The asteroid will pass between Earth and the moon's orbit, bringing it relatively close.
It may be visible to some in the Northern hemisphere and could look like a "slow-moving star."
A large asteroid is set to zoom past the Earth on Saturday at an unusually close distance, putting it closer to the planet than the moon.
The newly discovered space rock, named 2023 DZ2, is expected to safely fly by on Saturday, according to NASA. The asteroid is expected to travel at speeds faster than 17,400 miles per hour and have a diameter between 140 feet to 310 feet, or around the size of a small skyscraper.

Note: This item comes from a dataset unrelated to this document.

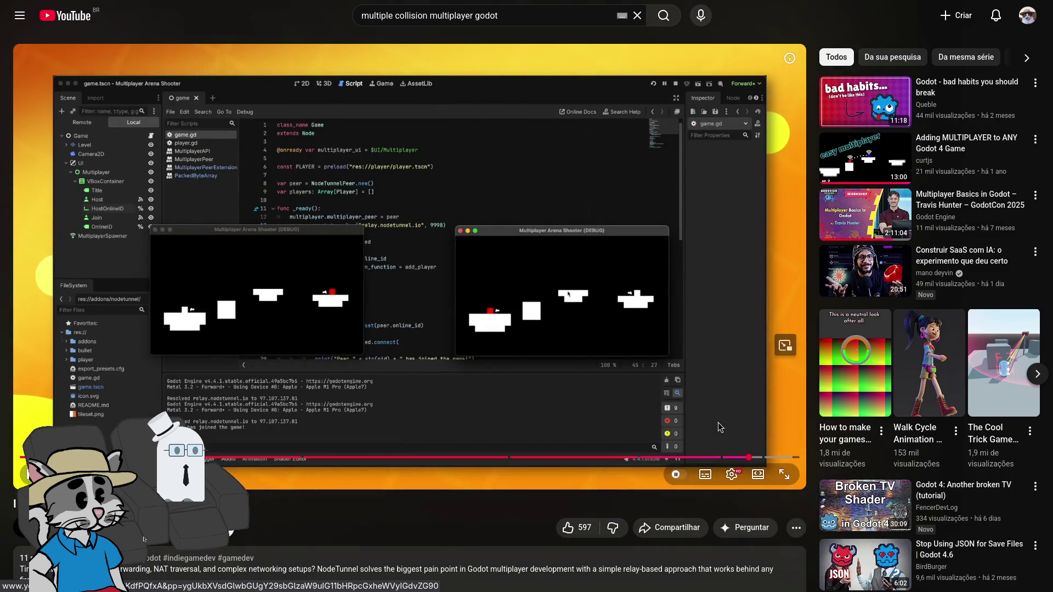
left_click(336, 280)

"While close approaches are a regular occurrence, one by an asteroid of this size (140-310 ft) happens only about once per decade, providing a unique opportunity for science," NASA said.

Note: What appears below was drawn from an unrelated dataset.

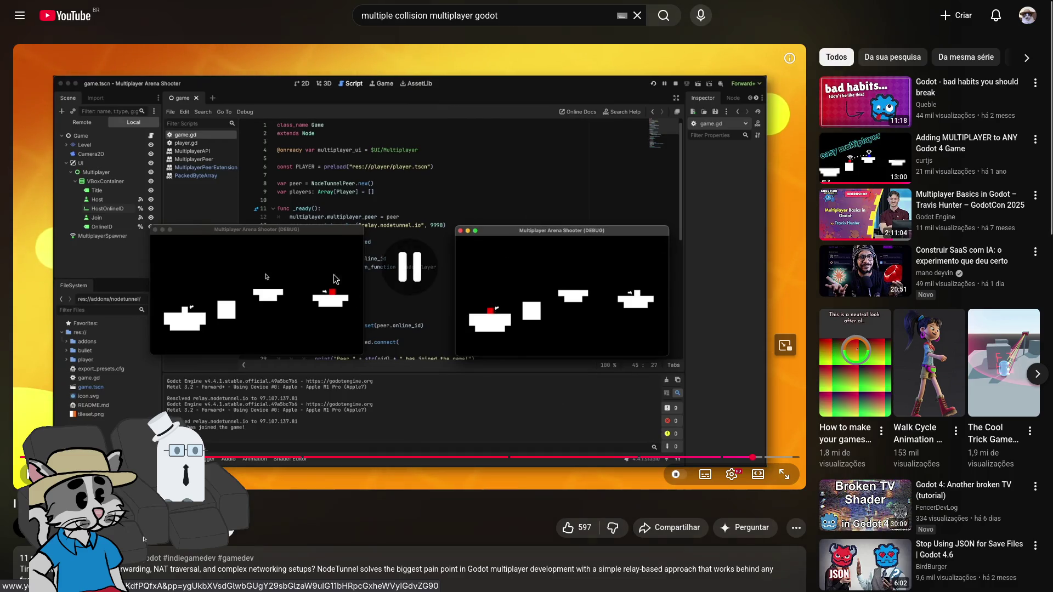
key("alt+Left")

The asteroid is expected to pass by around 108,000 miles away from the Earth, which is a little closer than half way between the planet and the moon.
—NASA Asteroid Watch (@AsteroidWatch) March 21, 2023
NASA said astronomers with the International Asteroid Warning Network, a group of organizations that tracks and plans for the risk of an asteroid impact, are studying DZ2 to help with planetary defense if an asteroid threat was ever discovered.

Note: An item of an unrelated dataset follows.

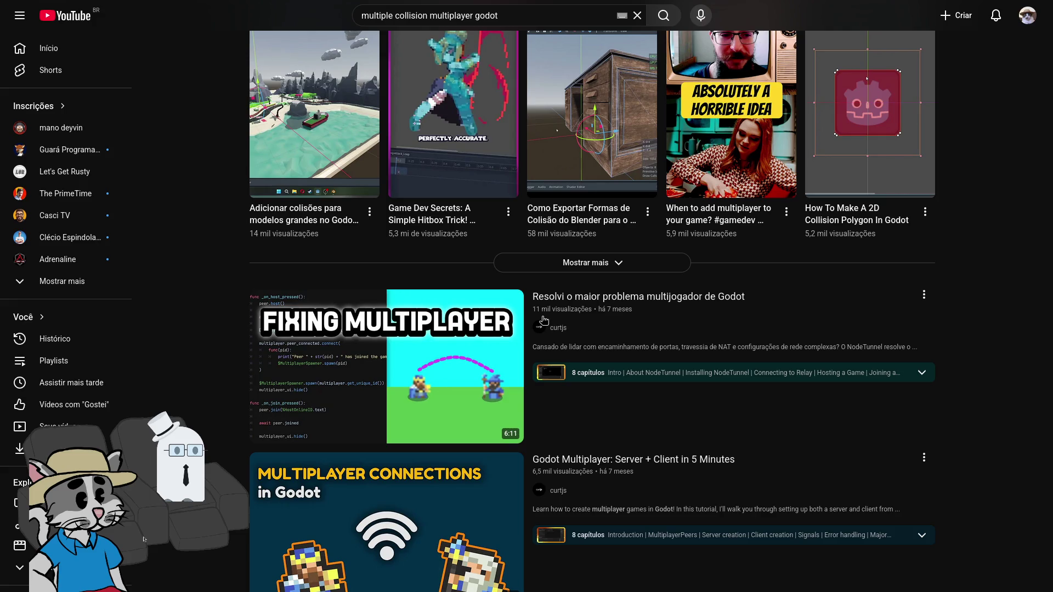
key("super+2")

The asteroid will be closest to Earth at around 3:50 p.m. Eastern time on Saturday, according to EarthSky. The asteroid may be visible through small telescopes. The best chance of seeing it is on Friday night from the Northern Hemisphere. EarthSky said its close proximity to Earth may make it appear like a "slow-moving star."
The asteroid is also passing by days before five planets — Mercury, Jupiter, Venus, Uranus, and Mars — are expected to align with the moon and form a great arc across the night sky in a rare cosmic event.